Early-onset HAT usually requires urgent retransplantation due to the rapid deterioration in liver function and the patient’s condition. Within the first 10 days after transplantation, thrombectomy can be an alternative to retransplantation with a success rate of 50-88% in adults.3 Interventional percutaneous revascularization is a growing option for HAT and stenosis after OLT.10 First reported in 1989 for the treatment of hepatic artery stenosis by Abad et al.,11 percutaneous transluminal angioplasty was performed in our patients with the application of paclitaxel-coated coronary artery stents for patency insurance and prevention of recurrent thrombosis; however, two of three patients developed recurrent thrombosis.
The use of prophylactic acetylsalicylic acid has been suggested for late-onset HAT prevention, with a relative risk reduction of 82% found in a retrospective study.12 We believe that the use of platelet aggregation inhibitors agents such as acetylsalicylic acid and clopidogrel are promising in the care of patients with hepatic artery stents placed to treat HAT. The three patients presented in this series are on AAS and clopidogrel therapy from the time of diagnosis with no anticoagulation.

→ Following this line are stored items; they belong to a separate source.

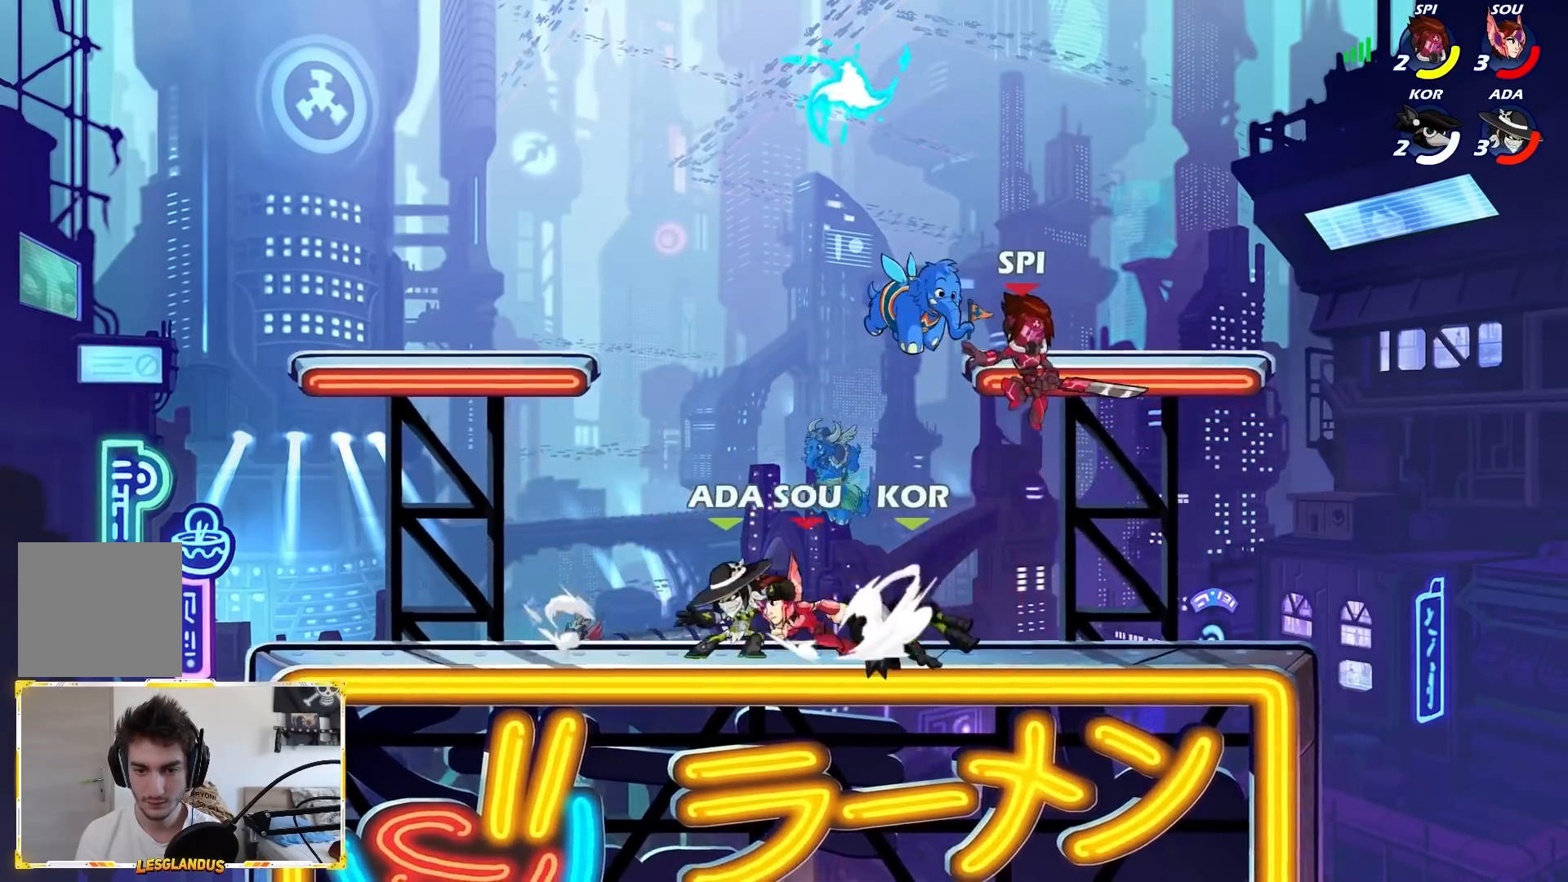
{"buttons": [], "left_stick": "center", "events": [[67, "X", "up"]]}
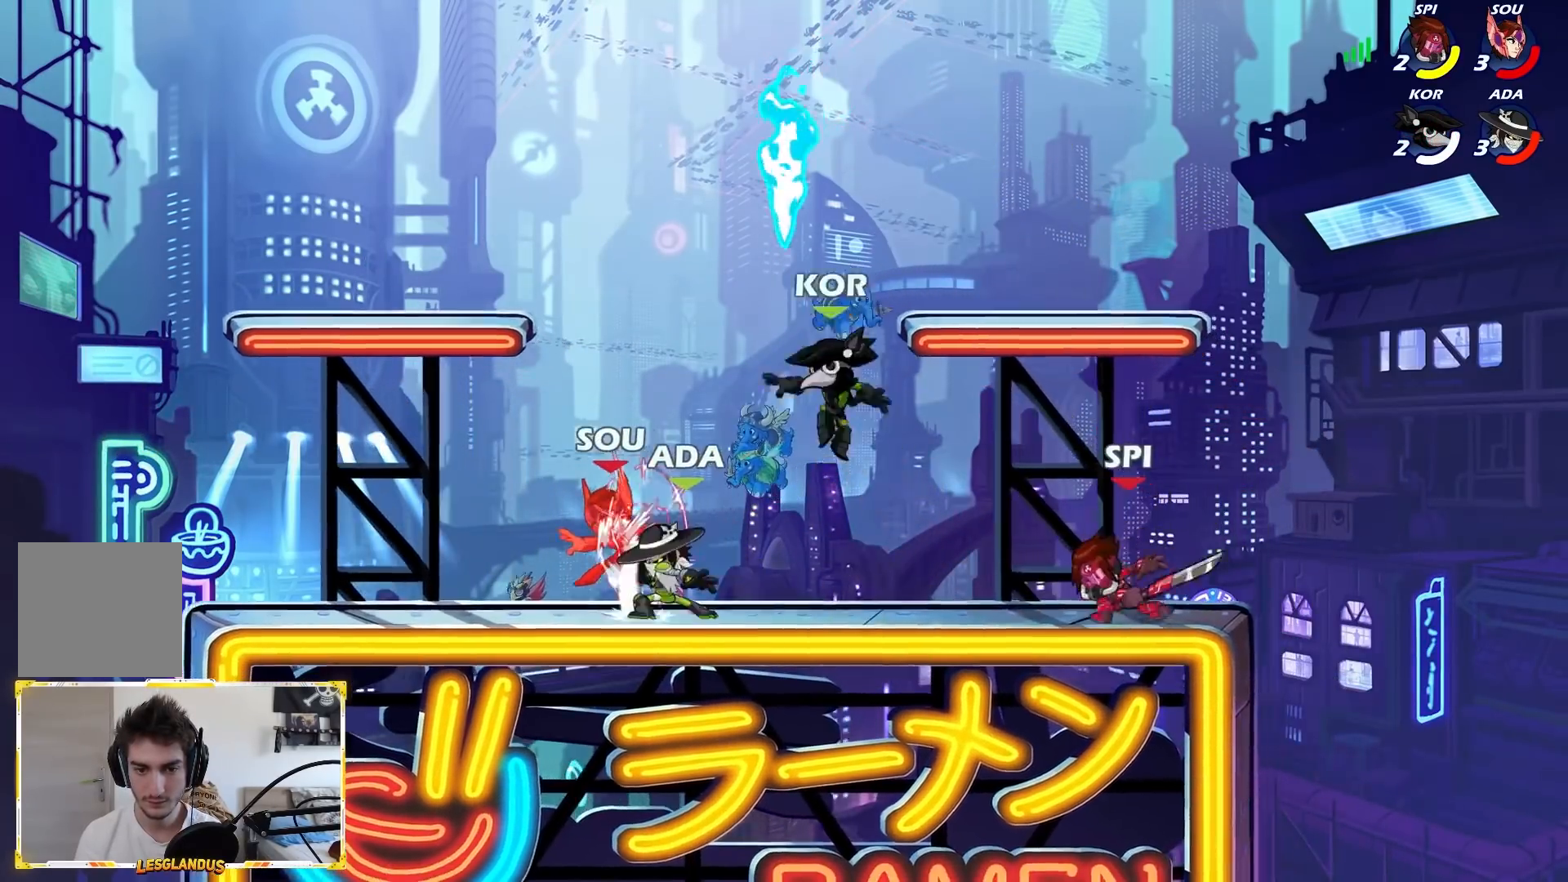
{"buttons": [], "left_stick": "center", "events": [[300, "left_stick", "left"], [433, "left_stick", "center"]]}
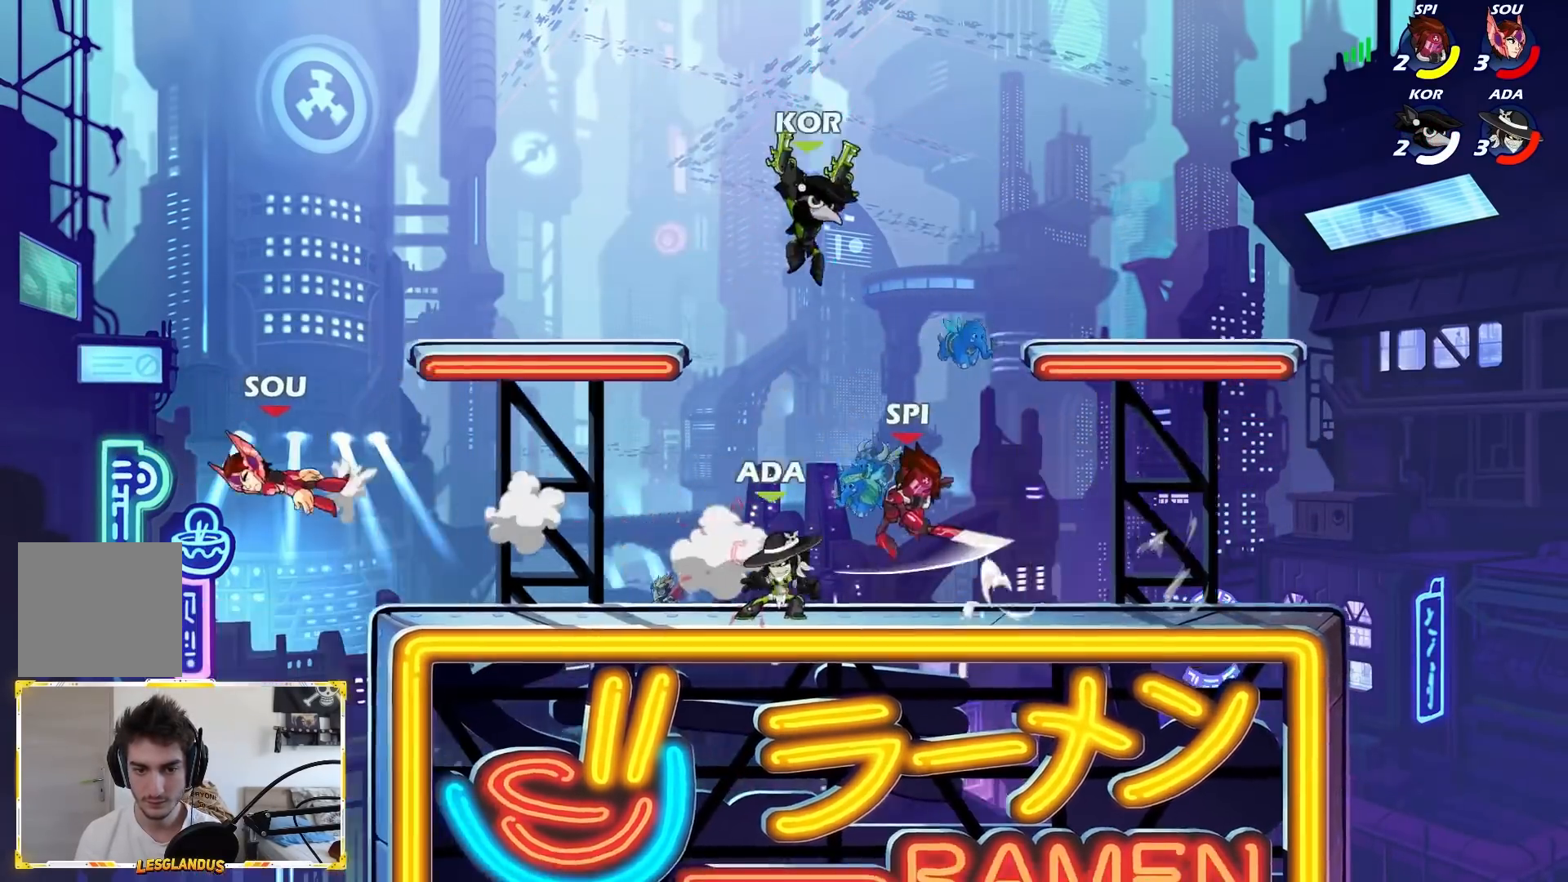
{"buttons": ["A"], "left_stick": "left", "events": [[33, "A", "down"], [83, "left_stick", "down"], [133, "left_stick", "down-right"], [150, "A", "up"], [167, "L2", "down"], [183, "L3", "down"], [267, "L3", "up"], [333, "L2", "up"], [367, "left_stick", "down-left"], [433, "left_stick", "left"], [483, "A", "down"]]}
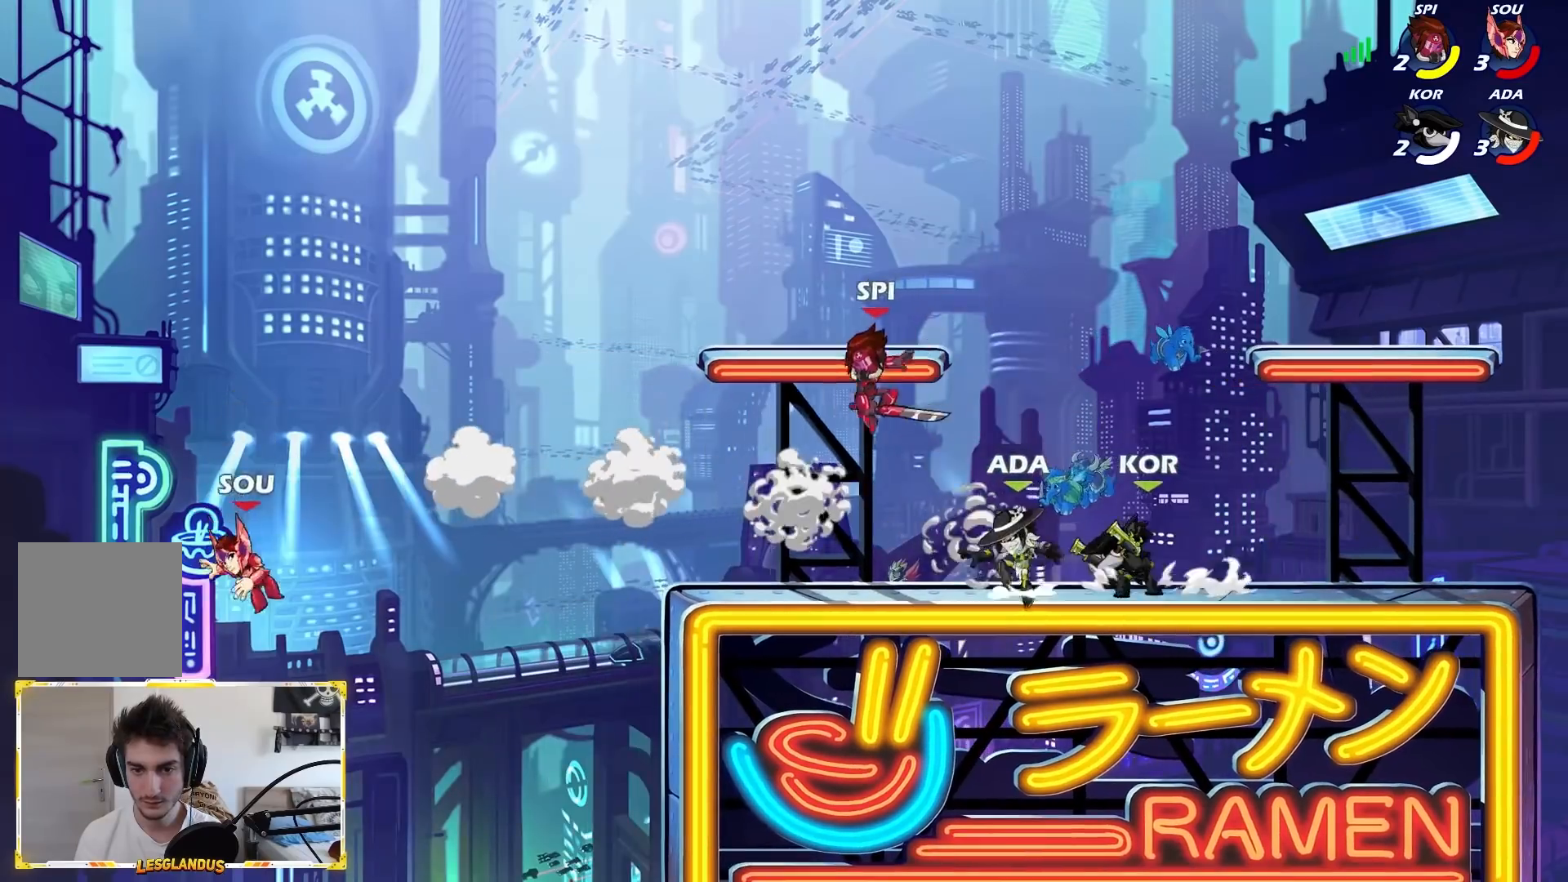
{"buttons": [], "left_stick": "right", "events": [[17, "X", "down"], [117, "A", "up"], [250, "X", "up"], [283, "left_stick", "right"]]}
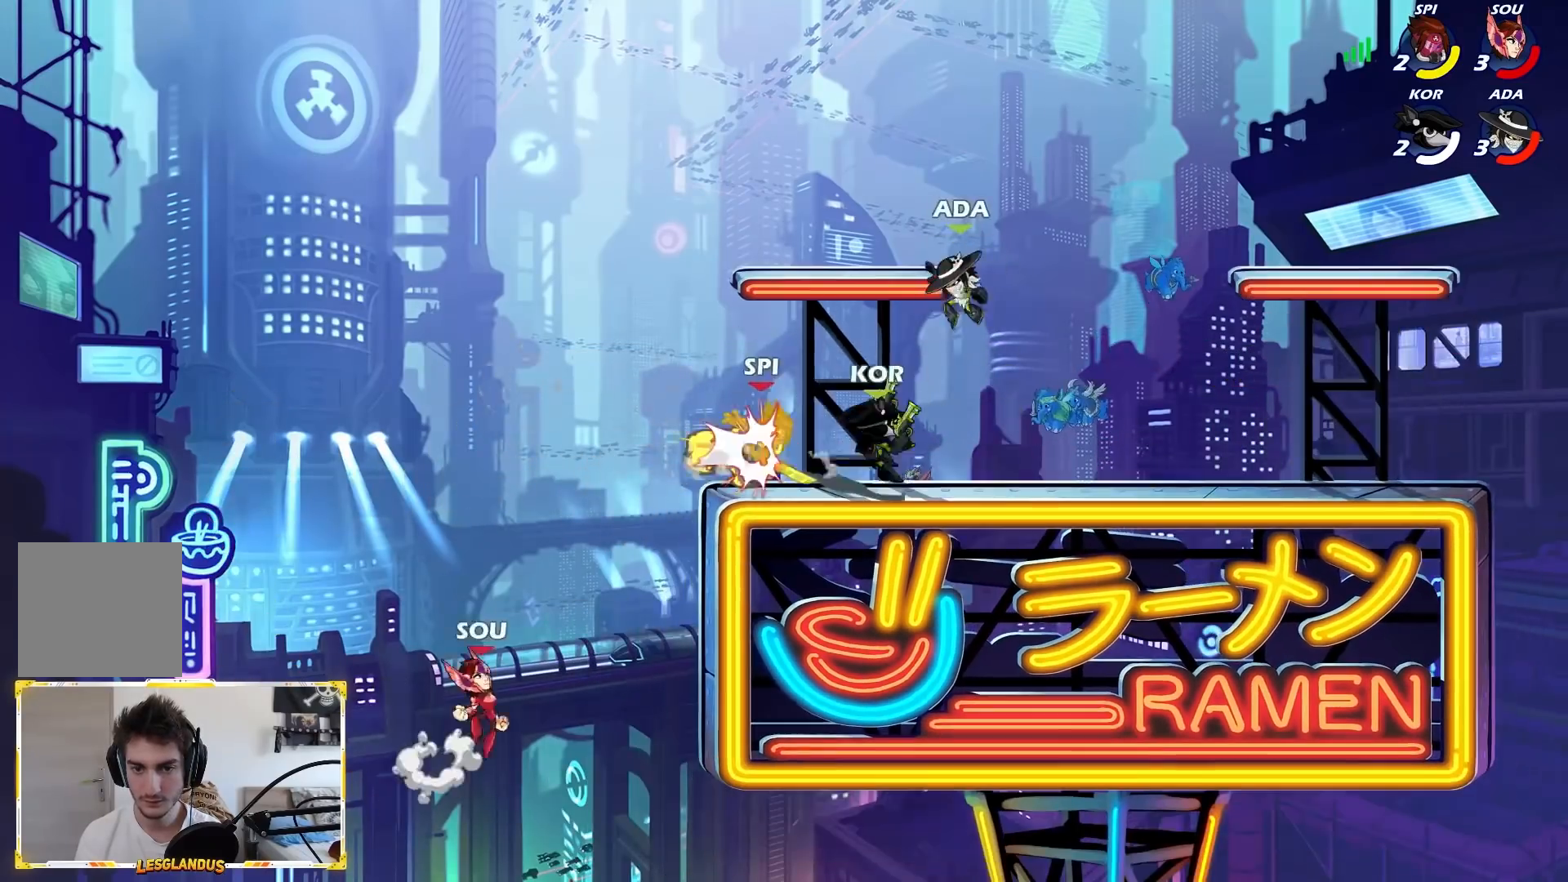
{"buttons": [], "left_stick": "down", "events": [[67, "A", "down"], [217, "A", "up"], [283, "left_stick", "down-right"], [383, "left_stick", "down"]]}
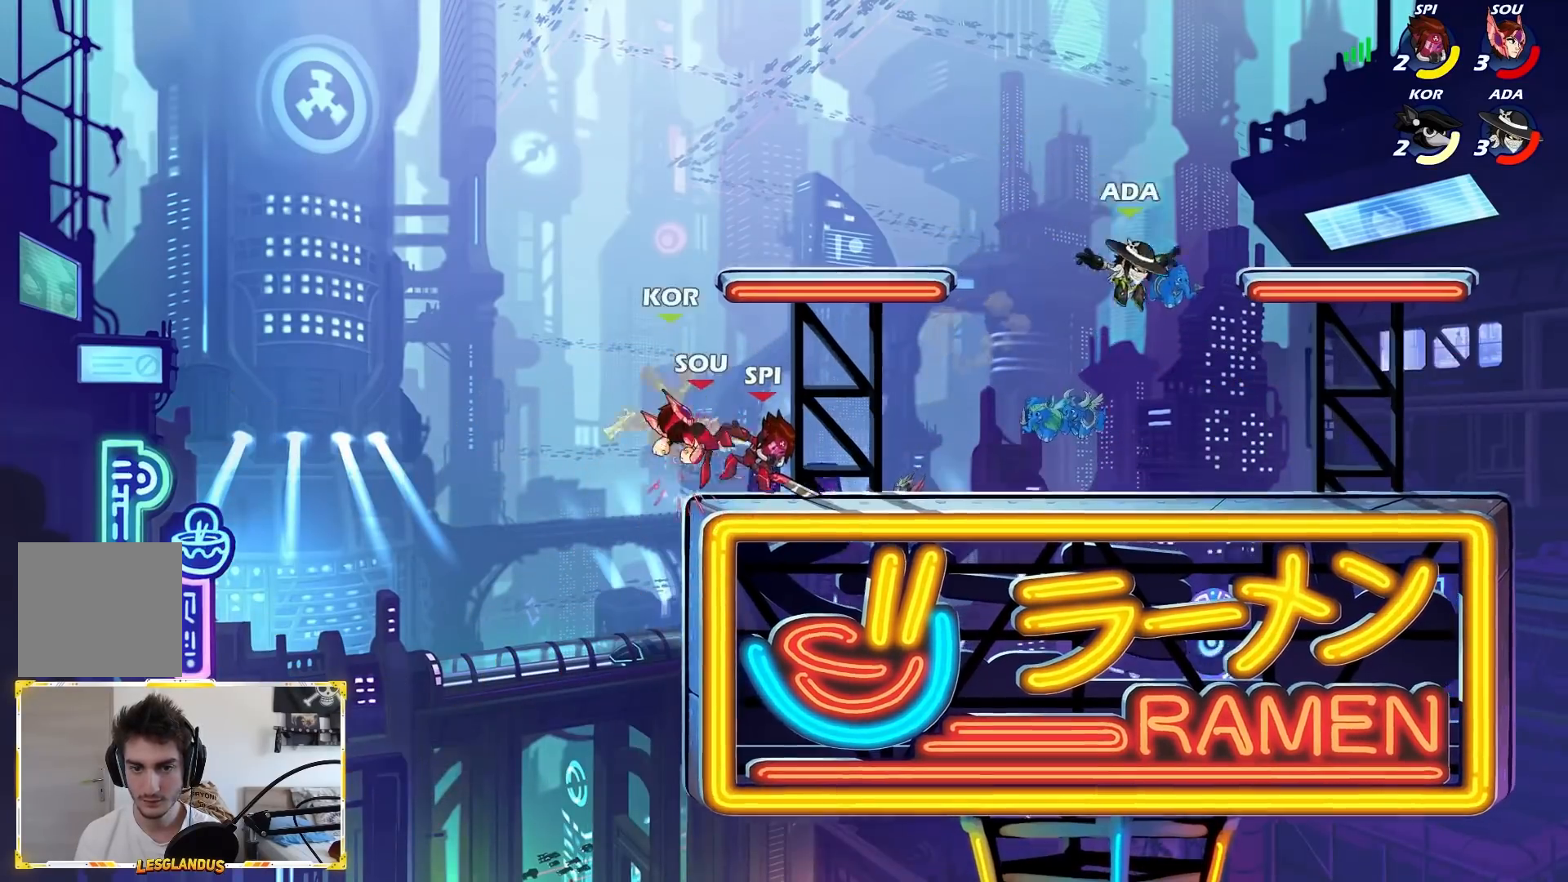
{"buttons": ["A", "B"], "left_stick": "down", "events": [[17, "left_stick", "down-left"], [150, "left_stick", "center"], [283, "left_stick", "left"], [367, "A", "down"], [483, "B", "down"], [483, "left_stick", "down"]]}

The use of coated-stents has been suggested for HAT therapy by large case series using bare-stents.13 This brief report describes our experience with paclitaxel-coated stents, an antiproliferative drug that induces tubulin polymerization, preventing smooth muscle proliferation and neointimal hyperplasia.14 Despite the potential benefits of paclitaxel-coating, the lack of blood flow patency at long-term in these patients fails to support the use of coated-stents for early-onset HAT.
HAT might be a major but temporal issue, as patients with total occlusion during follow-up shows normal graft function. In this scenario, percutaneous angioplasty might act as a bridge for biliary revascularization, providing enough critical blood flow for a short period of time that allows graft survival while collateral flow develops. Definitively, further well-designed clinical studies are needed to evaluate the impact of percutaneous re-vascularization in this setting.